EXERCISE BRIEF —
Report back the lines in this listing that carry the string "SQUARE".

PROVIDED DATA —
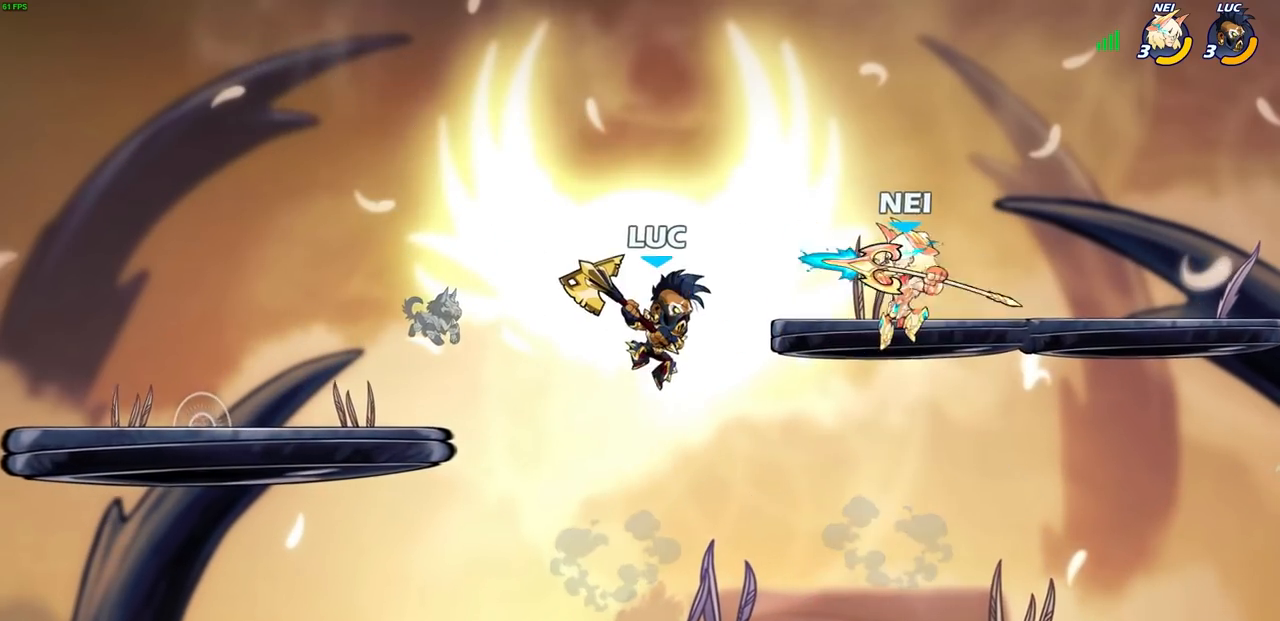
{"buttons": [], "left_stick": "left", "right_stick": "center", "events": [[150, "left_stick", "right"], [467, "left_stick", "left"]]}
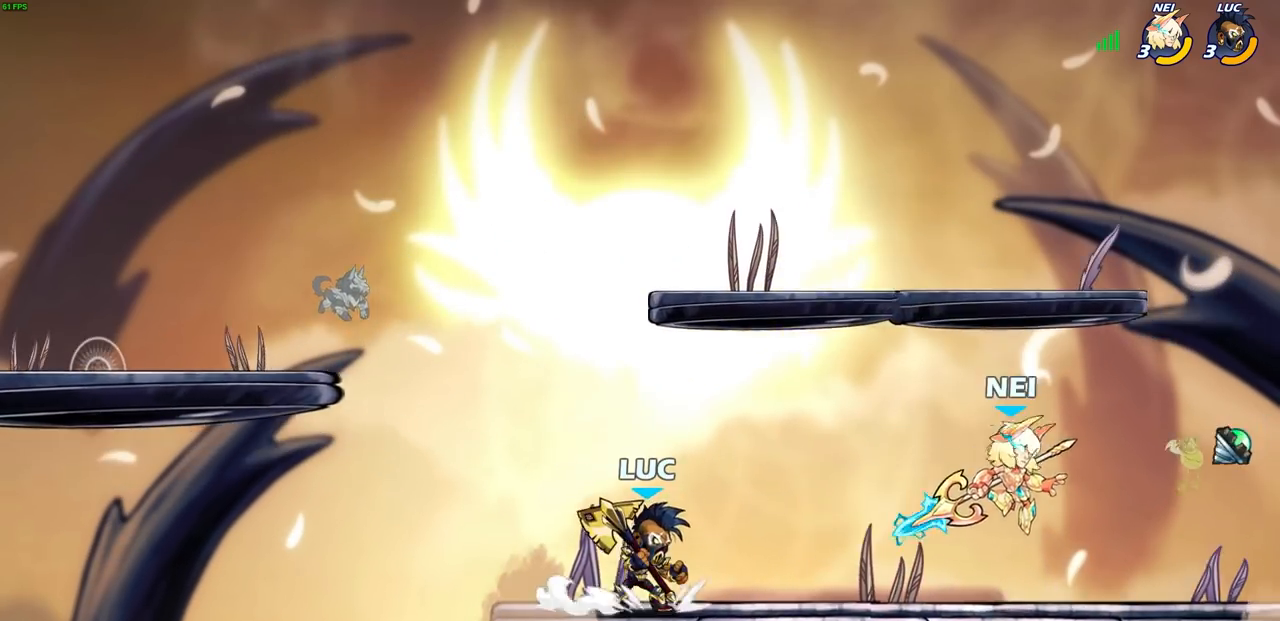
{"buttons": [], "left_stick": "center", "right_stick": "center", "events": [[117, "left_stick", "up-right"], [183, "left_stick", "right"], [317, "R2", "down"], [333, "SQUARE", "down"], [467, "R2", "up"], [467, "SQUARE", "up"], [467, "left_stick", "center"]]}
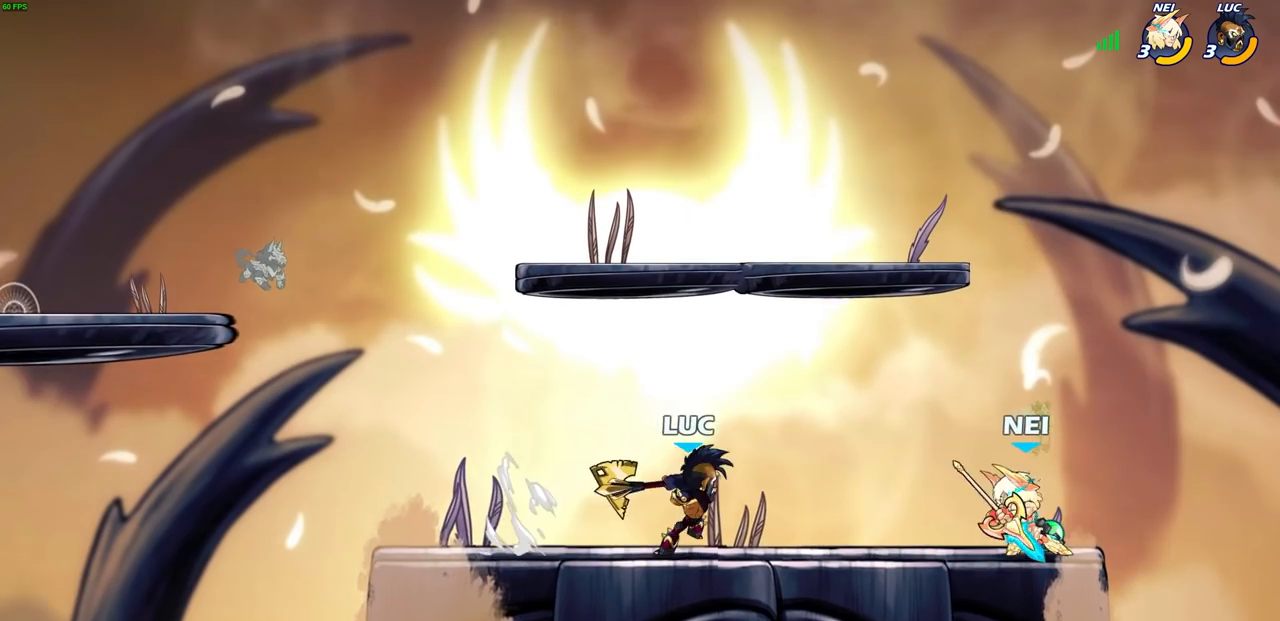
{"buttons": [], "left_stick": "center", "right_stick": "center", "events": []}
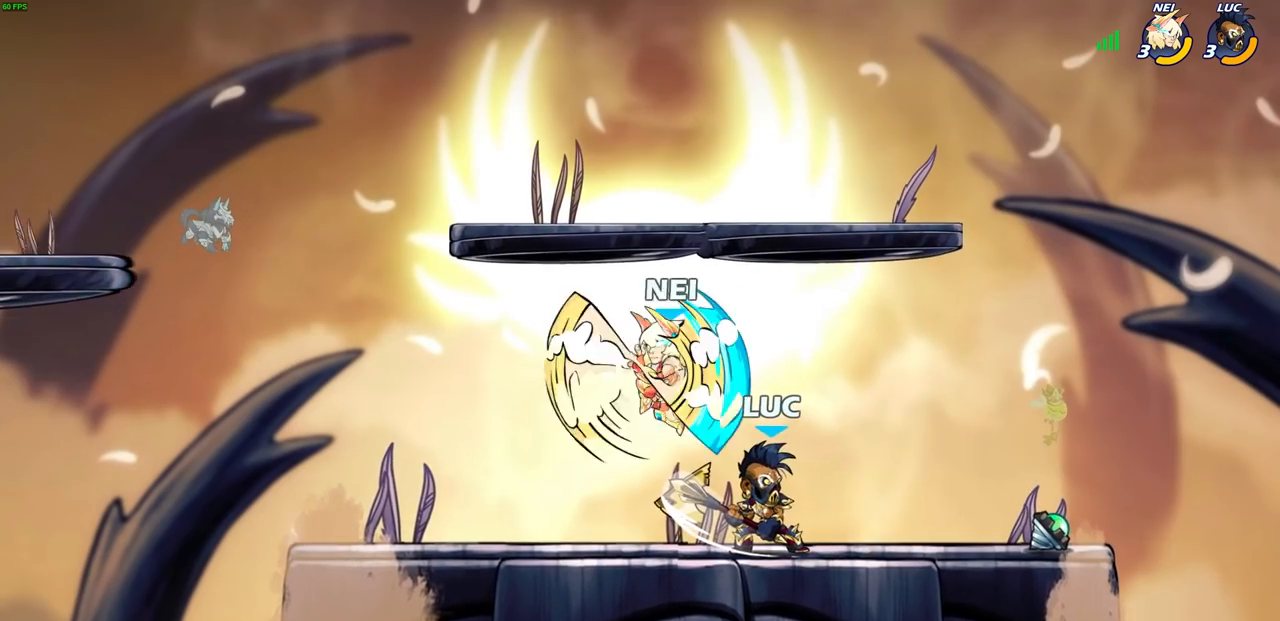
{"buttons": [], "left_stick": "center", "right_stick": "center", "events": [[133, "left_stick", "left"], [250, "SQUARE", "down"], [300, "left_stick", "center"], [317, "SQUARE", "up"]]}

EXPECTED ANSWER —
{"buttons": [], "left_stick": "center", "right_stick": "center", "events": [[117, "left_stick", "up-right"], [183, "left_stick", "right"], [317, "R2", "down"], [333, "SQUARE", "down"], [467, "R2", "up"], [467, "SQUARE", "up"], [467, "left_stick", "center"]]}
{"buttons": [], "left_stick": "center", "right_stick": "center", "events": [[133, "left_stick", "left"], [250, "SQUARE", "down"], [300, "left_stick", "center"], [317, "SQUARE", "up"]]}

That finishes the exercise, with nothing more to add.